We need to introduce new funding mechanisms into the mix, that outside of a global crisis, level the playing field for these new and less well-known entrants – challenge prizes are one such method that achieve just that. 

In July, we published the Great Innovation Challenge. We looked at the impact that ambitious challenge prizes have already had in medicine, including the KidneyX and Redesigning Dialysis Prizes in nephrology. And of course, we know from our own exciting work delivering the £8m Longitude Prize, how effective challenge prizes are in spurring medtech innovation, in this case in the development of novel diagnostics to tackle the rise of antibiotic resistant infections.

The Great Innovation Challenge recommended that the UK pursues opportunities to advance innovation in personalised medicine – not just for the benefit of innovators but for patients and doctors too.
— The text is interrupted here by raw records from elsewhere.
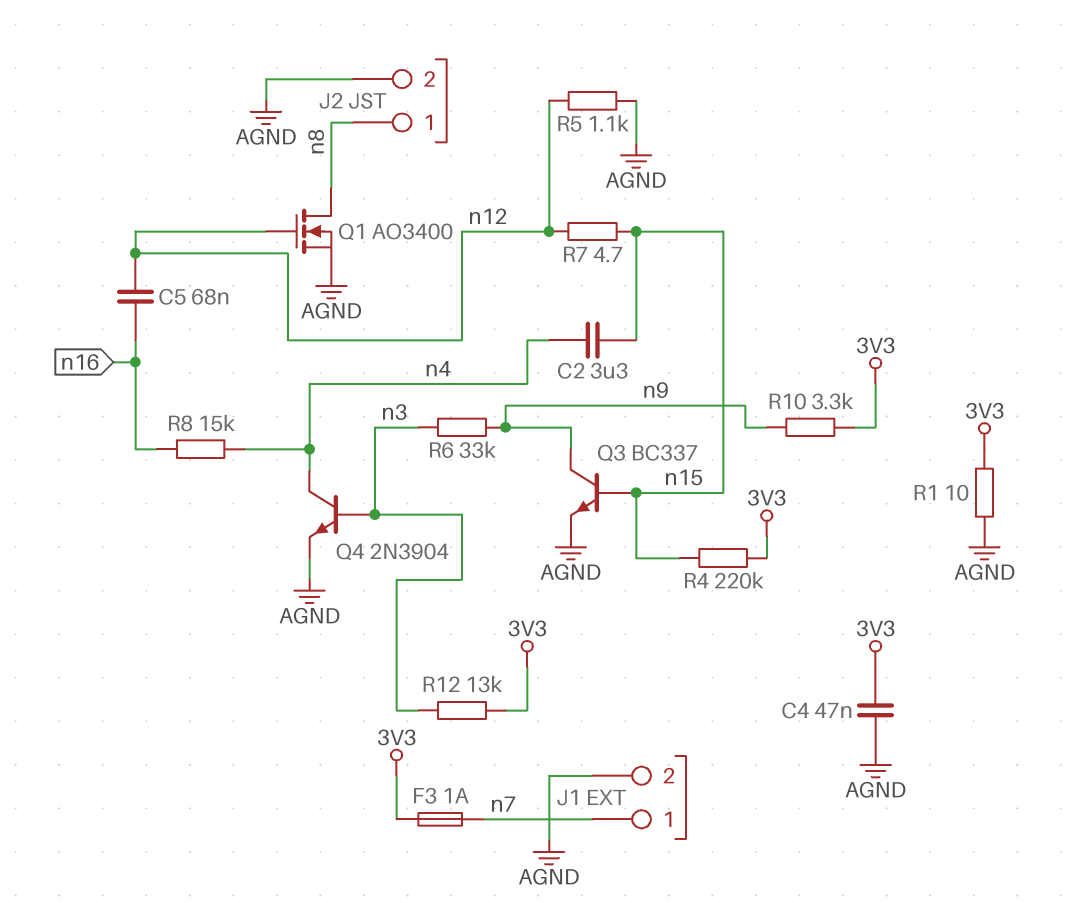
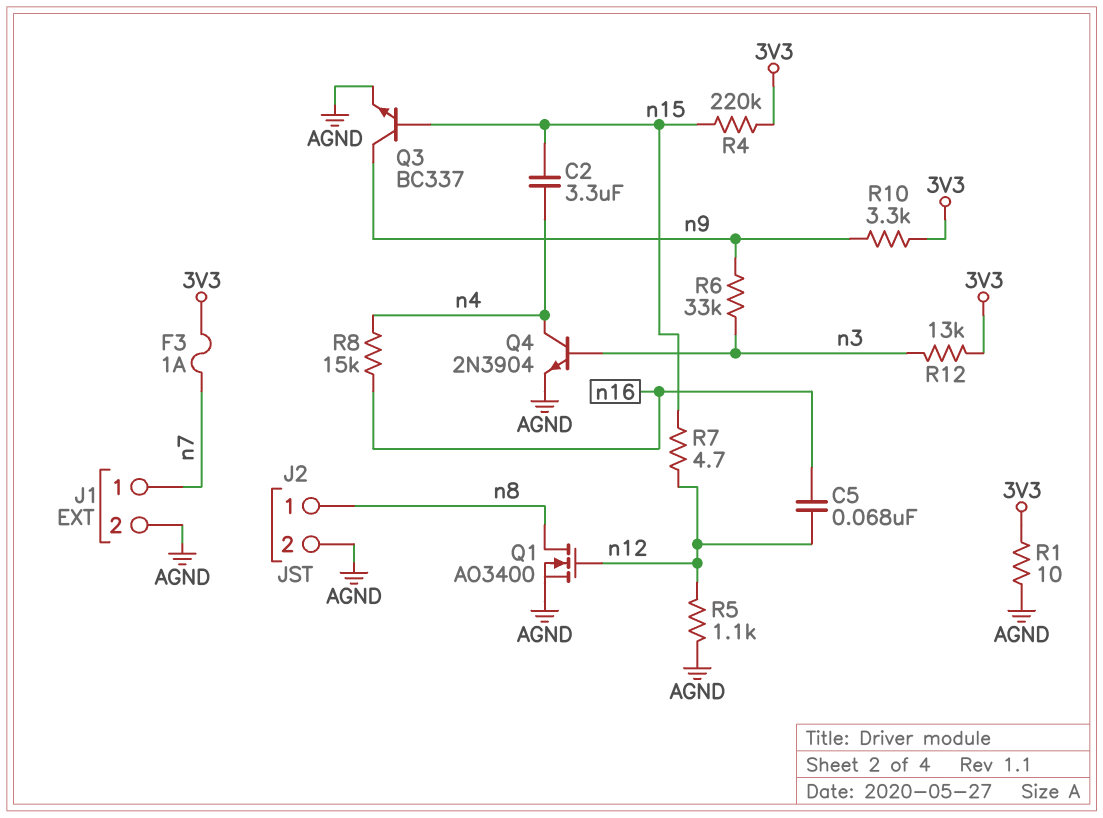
C4: 47nF (3V3, AGND) -> none

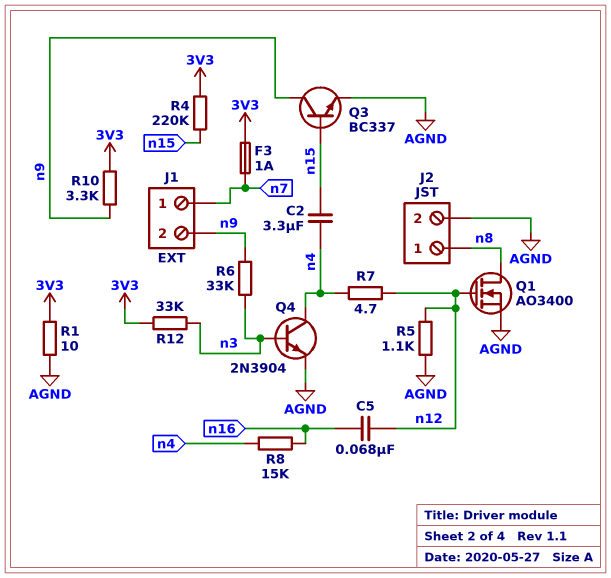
J1 pin 2: AGND -> n9
R7: 4.7 (n12, n15) -> 4.7 (n4, n12)
R12: 13k (3V3, n3) -> 33k (3V3, n3)

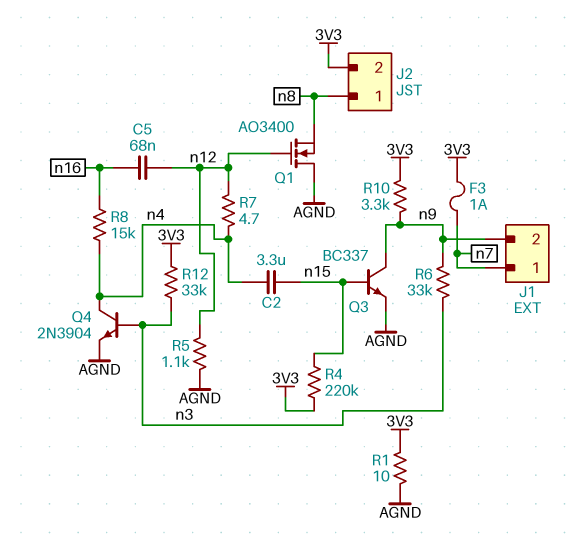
J2 pin 2: AGND -> 3V3
Q1: NMOS AO3400 (G n12, D n8, S AGND) -> NMOS AO3400 (G n12, D AGND, S n8)

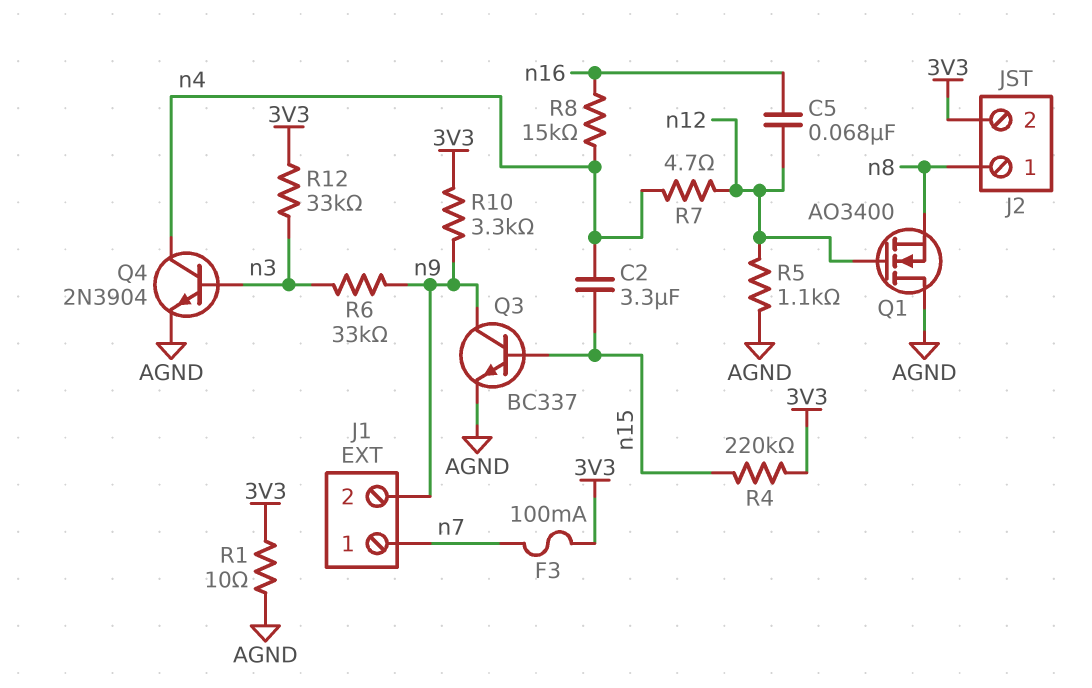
F3: 1A (3V3, n7) -> 100mA (3V3, n7)

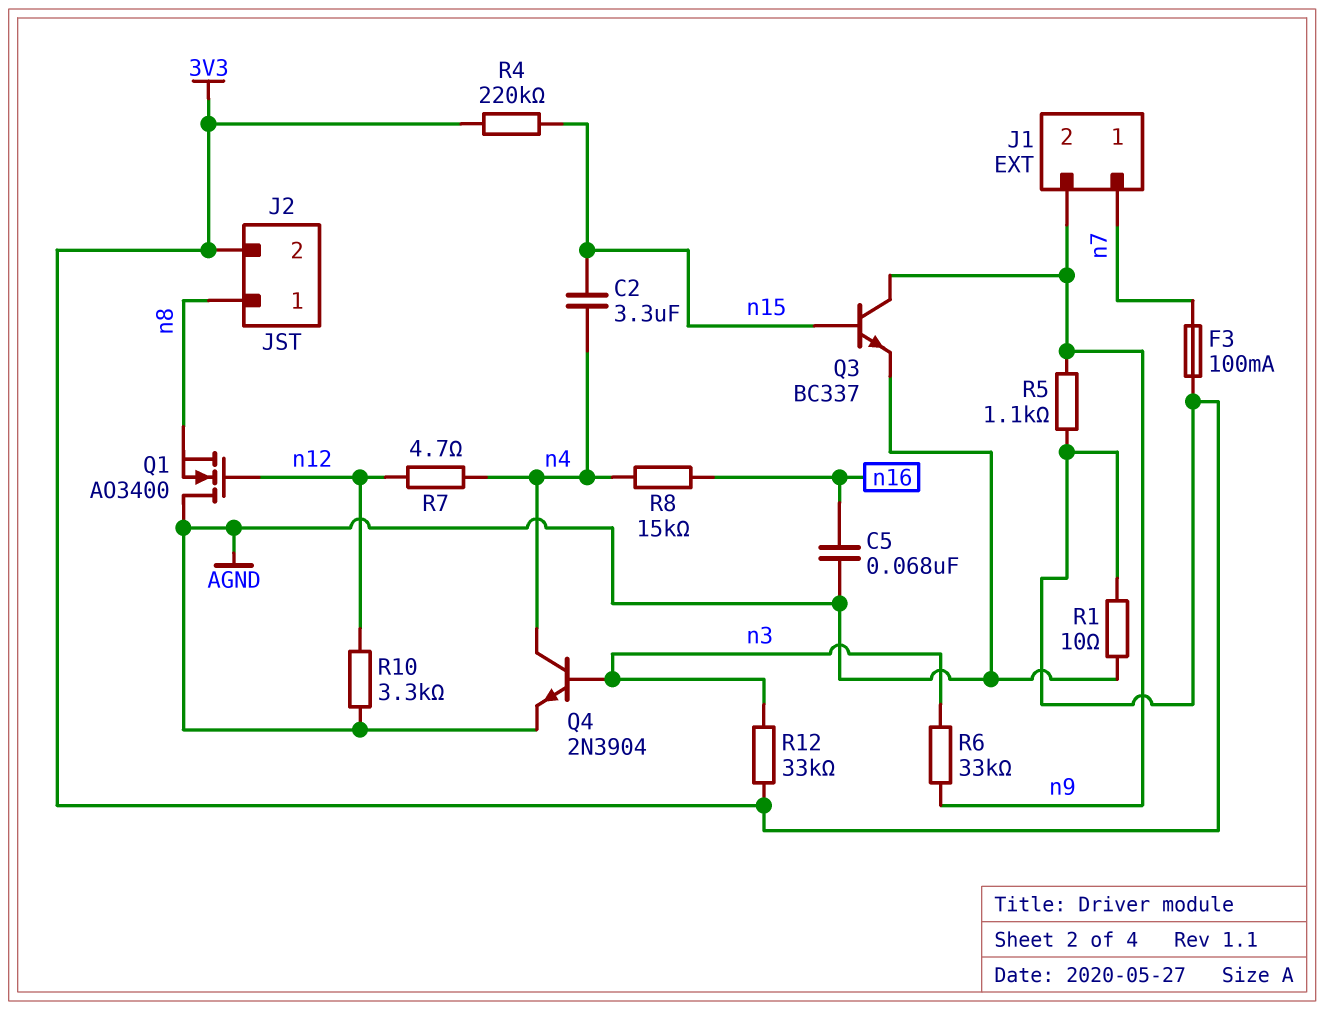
C5: 68nF (n12, n16) -> 68nF (AGND, n16)
R5: 1.1k (AGND, n12) -> 1.1k (3V3, n9)
R10: 3.3k (3V3, n9) -> 3.3k (AGND, n12)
Since then we have worked to explore the concept further, and recommend more specific ways in which challenge prizes in personalised medicine can be put to great effect in curing rare and hard to treat diseases.

Challenge prizes for personalised medicine

2020 will be a landmark year

It feels like change is in the air on many issues – not least in the focus on innovation’s role in delivering a green economic recovery. Innovation and innovators are poised to do far more than help deliver net zero, we are on the cusp of a revolution in medical treatment, to advance recoveries of an altogether different kind.

It’s almost 20 years since the human genome was decoded, only now are we beginning to see the likes of liquid biopsies entering the mainstream treatment arsenal. If the multiple Covid-19 vaccines set to be rolled out in the coming months teach us anything, it is that with the right funding, support and market promise, the medtech industry can move far faster than this.

There are many lessons to be learnt this year, the capacity of the medtech community to respond at such speed with the right support must be one of them. An ongoing series of well-funded challenge prizes, promoting innovation in personalised treatments for rare and difficult to treat diseases, can advance those British medtech innovators who are at the vanguard of cutting-edge medicine – like Inivata and Silence Therapeutics – to establish them as the next generation of global medtech powerhouses.